Adaptive Model for Ranking Code-Based Static Analysis Alerts
Student: Sarah Smith Heckman, North Carolina State University
Advisor: Laurie Williams, North Carolina State University
Abstract: Static analysis tools are useful for finding common
programming mistakes that often lead to field failures. However,
automated static analysis generates a high number of false positive
alerts, requiring manual inspection by the developer to determine if
an alert is a fault. This poster presents an adaptive ranking
model, which ranks static analysis alerts by the likelihood the
alert is a fault in the source code.

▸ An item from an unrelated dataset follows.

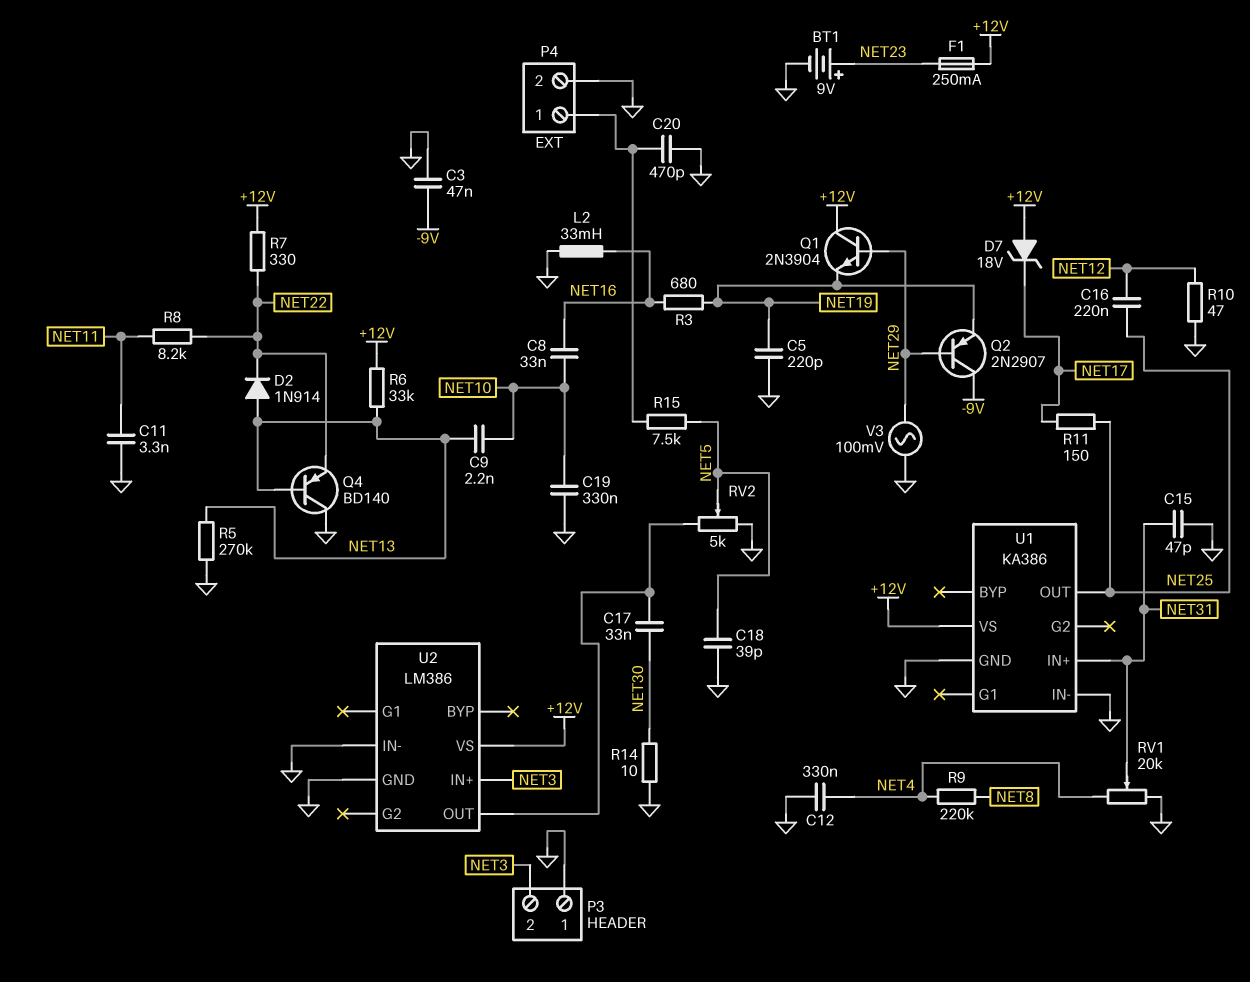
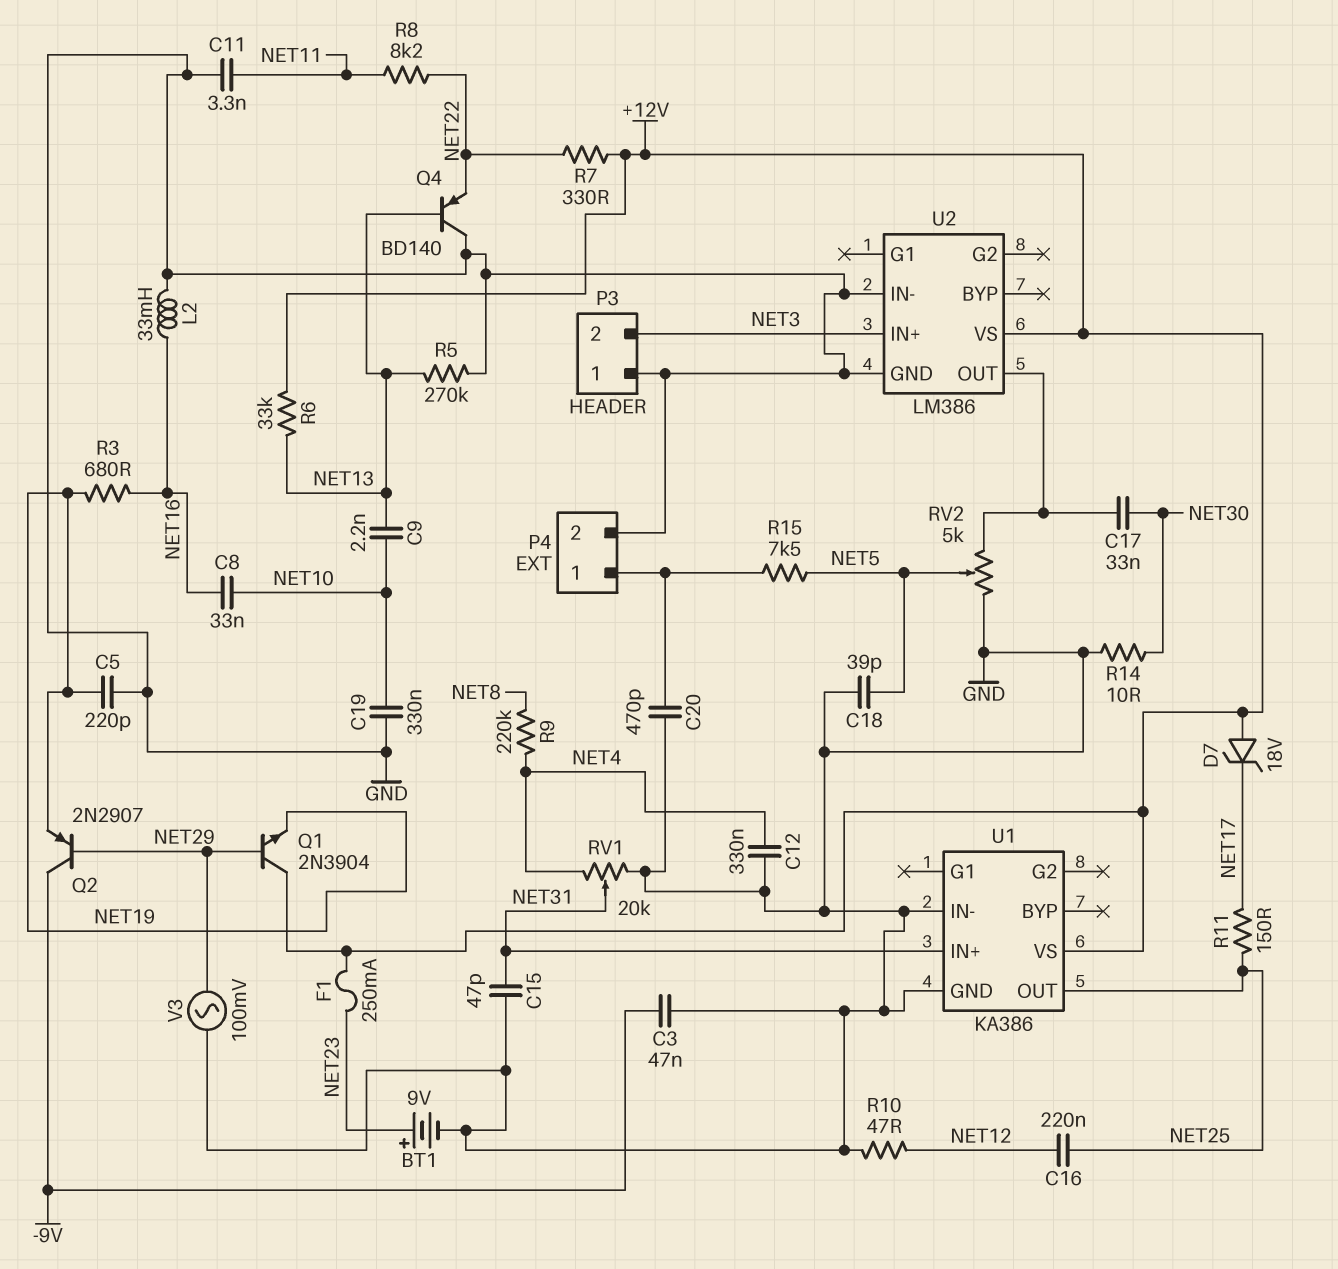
D2: diode 1N914 (A NET13, K NET22) -> none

Alerts are ranked based on the
population of generated alerts; historical developer feedback in the
form of suppressing false positives and fixing true positive alerts;
and historical, application-specific data about the alert ranking
factors. The ordering of alerts generated by the adaptive ranking
model is compared to a baseline of randomly-, optimally-, and static
analysis tool-ordered alerts in a small role-based healthcare
application. The adaptive ranking model provides developers with
81% of the true positive alerts after investigating 1/5 of the
alerts.
Bio:
Sarah Smith Heckman is a 2nd year PhD student in the Department of
Computer Science at North Carolina State University under the
supervision of Dr. Laurie Williams and an intern at IBM. Her
research interests are in software engineering, static analysis, and
testing. Sarah has received the IBM PhD Fellowship in 2006 and
2007. She received her MCS and BS in Computer Science from North
Carolina State University in 2004 and 2005, respectively.